▶ **The problem**
According to the gas meter sensor article below, why would adding delay statements not solve the problem of counting passes of the reflective disc? Answer in one to three sentences.

-------- Page text

In this second article, I detail my experiences using the photo-reflector purchased from Maplin. Since I haven’t yet created any circuits more complicated than some basic traffic lights, this would be my first real experience using this type of sensor in a circuit. I had a feeling when starting that I’d be needing to use the pull-down resistor type set-up on one of the sensor pins, and it turns out I was right – special thanks to everyone on the Arduino Forums for assisting.

It turns out, with a little help from the Arduino forums, it was pretty easy (it always is when you know how!). Having first connected the sensor to a digital input, and reading the value from the digital pin in the loop() method, it quickly became clear that trying to count one pass of the reflective disc on the gas meter in this manner wouldn’t work. Adding delay statements wouldn’t work either – I might miss the disc moving past the sensor as the speed it rotates is variable (depending on the amount of gas being consumed). If you’re not sure why this won’t work, think of the Arduino and photo-reflector as a high-speed camera: taking many frames per second the second a reflection is detected. You might receive – for argument’s sake – 1,000 ‘frames’ while the gas meter disc is passing under the sensor, but how do you know – in code – which one to ‘act’ upon and which to ignore? Clearly, you can’t send a thousand ‘pulses’ to your data logger, because your data will all be wrong. This dilemma only came up because in my limited knowledge of the Arduino and the C++ implementation it uses meant that I was trying to stuff all this “detection logic” into the loop() statement.

----------------
-------- Data for analysis

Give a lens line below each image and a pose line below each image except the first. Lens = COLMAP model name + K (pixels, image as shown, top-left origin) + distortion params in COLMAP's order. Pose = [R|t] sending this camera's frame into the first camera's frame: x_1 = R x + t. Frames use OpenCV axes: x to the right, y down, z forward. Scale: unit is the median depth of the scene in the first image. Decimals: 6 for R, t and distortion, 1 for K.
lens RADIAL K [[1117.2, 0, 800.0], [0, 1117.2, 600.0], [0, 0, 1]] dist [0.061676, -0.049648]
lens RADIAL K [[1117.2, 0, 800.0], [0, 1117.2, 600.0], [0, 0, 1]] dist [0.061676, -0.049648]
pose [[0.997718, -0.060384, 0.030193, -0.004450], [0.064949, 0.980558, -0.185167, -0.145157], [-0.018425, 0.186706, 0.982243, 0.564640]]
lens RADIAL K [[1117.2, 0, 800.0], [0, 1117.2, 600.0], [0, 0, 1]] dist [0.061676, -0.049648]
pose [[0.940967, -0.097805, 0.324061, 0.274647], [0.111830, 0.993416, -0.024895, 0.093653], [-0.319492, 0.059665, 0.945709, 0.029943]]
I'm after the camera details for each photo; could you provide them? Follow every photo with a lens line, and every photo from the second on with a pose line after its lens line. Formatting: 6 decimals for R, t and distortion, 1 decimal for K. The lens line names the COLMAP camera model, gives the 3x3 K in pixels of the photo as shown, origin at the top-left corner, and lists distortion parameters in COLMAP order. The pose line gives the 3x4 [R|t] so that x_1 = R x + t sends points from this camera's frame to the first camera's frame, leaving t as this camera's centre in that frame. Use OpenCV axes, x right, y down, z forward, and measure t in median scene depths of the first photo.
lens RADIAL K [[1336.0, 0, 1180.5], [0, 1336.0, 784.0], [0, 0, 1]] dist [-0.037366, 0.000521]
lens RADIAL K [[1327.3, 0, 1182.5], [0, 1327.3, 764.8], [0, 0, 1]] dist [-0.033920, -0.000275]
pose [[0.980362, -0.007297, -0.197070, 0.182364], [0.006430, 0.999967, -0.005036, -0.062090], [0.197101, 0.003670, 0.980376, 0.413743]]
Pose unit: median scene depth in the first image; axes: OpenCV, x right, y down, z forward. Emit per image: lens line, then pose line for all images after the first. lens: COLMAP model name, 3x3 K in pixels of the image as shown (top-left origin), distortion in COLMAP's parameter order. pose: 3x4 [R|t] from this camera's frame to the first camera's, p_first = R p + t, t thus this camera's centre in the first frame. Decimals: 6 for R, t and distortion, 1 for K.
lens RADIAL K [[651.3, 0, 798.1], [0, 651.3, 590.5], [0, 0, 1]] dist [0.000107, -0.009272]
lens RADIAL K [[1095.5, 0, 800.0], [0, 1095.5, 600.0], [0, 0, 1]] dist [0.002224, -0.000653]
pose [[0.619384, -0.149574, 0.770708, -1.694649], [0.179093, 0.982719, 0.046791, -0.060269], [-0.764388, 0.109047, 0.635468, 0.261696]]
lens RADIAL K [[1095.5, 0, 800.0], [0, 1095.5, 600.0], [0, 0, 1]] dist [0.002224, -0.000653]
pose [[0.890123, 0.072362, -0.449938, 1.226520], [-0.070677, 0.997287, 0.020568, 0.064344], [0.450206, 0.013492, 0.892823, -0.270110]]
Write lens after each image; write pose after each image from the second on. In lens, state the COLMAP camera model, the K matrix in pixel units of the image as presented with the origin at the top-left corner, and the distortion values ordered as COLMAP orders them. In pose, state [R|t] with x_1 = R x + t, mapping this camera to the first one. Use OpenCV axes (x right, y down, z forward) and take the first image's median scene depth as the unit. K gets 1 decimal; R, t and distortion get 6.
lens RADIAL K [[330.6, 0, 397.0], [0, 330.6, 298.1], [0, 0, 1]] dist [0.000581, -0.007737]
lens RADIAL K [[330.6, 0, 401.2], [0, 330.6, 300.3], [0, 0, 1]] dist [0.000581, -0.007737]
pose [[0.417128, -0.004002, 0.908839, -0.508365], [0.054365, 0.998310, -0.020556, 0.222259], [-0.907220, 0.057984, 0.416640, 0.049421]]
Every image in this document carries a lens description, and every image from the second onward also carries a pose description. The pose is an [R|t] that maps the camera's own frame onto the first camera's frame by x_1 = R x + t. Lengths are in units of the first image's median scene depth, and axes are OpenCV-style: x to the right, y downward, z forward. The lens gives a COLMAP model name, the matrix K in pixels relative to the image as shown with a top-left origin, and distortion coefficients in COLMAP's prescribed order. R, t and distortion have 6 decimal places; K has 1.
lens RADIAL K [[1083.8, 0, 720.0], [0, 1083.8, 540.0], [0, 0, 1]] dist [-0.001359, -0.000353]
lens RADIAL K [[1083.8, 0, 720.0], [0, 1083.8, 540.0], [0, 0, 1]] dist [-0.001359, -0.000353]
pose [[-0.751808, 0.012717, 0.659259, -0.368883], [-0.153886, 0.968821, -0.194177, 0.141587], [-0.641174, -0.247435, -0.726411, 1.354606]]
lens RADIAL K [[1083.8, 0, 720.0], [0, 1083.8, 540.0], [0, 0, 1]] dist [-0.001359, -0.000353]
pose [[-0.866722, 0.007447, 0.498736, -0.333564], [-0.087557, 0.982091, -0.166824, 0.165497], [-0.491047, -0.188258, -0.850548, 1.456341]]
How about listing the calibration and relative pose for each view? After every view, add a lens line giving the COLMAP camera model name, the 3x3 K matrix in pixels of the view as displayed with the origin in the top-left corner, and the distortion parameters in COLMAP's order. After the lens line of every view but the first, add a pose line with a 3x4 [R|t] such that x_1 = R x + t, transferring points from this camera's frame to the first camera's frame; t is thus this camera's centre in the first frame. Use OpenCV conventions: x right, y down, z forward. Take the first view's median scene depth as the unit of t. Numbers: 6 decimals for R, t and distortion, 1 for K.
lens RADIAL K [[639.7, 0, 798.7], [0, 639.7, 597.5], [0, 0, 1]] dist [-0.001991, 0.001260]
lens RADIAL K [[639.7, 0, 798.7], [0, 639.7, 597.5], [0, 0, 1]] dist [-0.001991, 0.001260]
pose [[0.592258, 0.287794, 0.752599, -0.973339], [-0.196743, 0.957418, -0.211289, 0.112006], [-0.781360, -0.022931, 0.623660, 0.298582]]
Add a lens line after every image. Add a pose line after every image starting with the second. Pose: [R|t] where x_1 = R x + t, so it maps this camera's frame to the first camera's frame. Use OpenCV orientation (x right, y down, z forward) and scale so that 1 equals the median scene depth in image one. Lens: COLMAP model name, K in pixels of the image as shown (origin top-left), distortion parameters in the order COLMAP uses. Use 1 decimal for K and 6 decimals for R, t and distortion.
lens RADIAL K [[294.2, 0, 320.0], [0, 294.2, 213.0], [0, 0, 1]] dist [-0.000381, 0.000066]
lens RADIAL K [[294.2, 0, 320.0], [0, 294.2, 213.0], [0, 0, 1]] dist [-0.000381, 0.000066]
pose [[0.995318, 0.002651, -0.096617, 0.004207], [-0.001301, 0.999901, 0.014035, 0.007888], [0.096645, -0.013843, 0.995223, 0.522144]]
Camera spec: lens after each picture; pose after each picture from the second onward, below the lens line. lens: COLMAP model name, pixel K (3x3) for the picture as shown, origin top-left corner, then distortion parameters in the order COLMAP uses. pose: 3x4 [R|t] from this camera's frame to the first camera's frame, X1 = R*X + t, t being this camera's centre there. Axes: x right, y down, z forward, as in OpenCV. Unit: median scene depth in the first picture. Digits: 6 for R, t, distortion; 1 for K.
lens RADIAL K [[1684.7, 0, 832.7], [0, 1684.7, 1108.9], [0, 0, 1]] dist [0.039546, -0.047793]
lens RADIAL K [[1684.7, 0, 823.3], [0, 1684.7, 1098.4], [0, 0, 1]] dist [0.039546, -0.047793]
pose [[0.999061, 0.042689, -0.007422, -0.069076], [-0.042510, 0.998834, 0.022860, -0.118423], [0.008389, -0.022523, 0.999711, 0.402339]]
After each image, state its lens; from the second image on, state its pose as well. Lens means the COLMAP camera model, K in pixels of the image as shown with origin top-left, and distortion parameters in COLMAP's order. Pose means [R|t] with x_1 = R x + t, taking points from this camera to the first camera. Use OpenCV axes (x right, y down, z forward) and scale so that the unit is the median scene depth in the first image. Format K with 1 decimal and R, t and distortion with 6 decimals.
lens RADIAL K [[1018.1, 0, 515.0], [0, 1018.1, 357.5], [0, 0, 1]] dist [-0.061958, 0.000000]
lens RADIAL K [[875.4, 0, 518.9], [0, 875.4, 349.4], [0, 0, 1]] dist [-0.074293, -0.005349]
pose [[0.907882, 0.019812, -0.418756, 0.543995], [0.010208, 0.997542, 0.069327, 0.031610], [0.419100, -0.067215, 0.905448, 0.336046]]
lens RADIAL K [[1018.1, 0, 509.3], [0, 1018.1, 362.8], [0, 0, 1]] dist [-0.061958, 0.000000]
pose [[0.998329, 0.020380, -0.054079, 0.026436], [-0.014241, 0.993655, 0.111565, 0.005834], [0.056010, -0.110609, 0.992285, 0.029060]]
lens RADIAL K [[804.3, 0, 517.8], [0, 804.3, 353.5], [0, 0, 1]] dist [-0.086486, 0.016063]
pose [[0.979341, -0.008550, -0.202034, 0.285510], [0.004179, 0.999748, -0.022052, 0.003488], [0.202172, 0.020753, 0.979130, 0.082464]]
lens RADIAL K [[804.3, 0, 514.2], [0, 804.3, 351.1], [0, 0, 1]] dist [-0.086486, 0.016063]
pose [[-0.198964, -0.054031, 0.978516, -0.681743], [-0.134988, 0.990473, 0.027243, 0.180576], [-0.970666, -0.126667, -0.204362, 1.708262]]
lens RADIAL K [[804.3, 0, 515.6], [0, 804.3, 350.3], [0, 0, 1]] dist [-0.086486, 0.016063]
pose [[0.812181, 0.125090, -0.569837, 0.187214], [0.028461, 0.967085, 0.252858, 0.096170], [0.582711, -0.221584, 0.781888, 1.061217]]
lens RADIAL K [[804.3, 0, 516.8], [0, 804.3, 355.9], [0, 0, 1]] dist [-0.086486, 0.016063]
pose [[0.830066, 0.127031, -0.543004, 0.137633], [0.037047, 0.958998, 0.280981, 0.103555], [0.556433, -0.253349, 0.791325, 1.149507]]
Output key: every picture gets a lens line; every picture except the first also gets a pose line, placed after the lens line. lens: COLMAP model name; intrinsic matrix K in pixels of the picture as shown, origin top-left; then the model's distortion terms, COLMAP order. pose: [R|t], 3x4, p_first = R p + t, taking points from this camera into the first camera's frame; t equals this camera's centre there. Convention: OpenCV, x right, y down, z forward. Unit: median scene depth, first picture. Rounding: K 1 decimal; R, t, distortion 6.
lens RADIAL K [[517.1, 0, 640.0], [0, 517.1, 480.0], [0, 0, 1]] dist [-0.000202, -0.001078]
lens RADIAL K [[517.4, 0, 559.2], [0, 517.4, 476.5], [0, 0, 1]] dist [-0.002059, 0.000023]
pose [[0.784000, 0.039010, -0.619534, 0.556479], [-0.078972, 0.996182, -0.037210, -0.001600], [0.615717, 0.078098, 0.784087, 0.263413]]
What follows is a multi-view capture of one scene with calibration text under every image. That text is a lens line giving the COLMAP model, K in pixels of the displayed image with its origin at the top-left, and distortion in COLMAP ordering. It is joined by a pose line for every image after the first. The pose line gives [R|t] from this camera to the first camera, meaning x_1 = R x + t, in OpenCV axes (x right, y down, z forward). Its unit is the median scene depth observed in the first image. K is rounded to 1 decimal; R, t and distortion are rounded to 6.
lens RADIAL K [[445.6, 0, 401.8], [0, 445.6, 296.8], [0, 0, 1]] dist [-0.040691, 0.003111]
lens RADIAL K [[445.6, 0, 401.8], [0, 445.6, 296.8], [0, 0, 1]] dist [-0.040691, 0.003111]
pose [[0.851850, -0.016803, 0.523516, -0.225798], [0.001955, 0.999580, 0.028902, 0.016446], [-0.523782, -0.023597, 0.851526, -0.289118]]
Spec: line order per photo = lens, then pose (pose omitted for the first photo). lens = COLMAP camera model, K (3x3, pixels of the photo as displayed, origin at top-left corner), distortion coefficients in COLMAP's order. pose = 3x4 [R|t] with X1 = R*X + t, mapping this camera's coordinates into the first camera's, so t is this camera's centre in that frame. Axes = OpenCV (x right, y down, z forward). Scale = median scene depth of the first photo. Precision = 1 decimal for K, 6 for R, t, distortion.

----------------

▶ **Result below**
Delay statements could cause the sensor to miss the disc moving past it. The disc's rotation speed is variable, depending on how much gas is being consumed.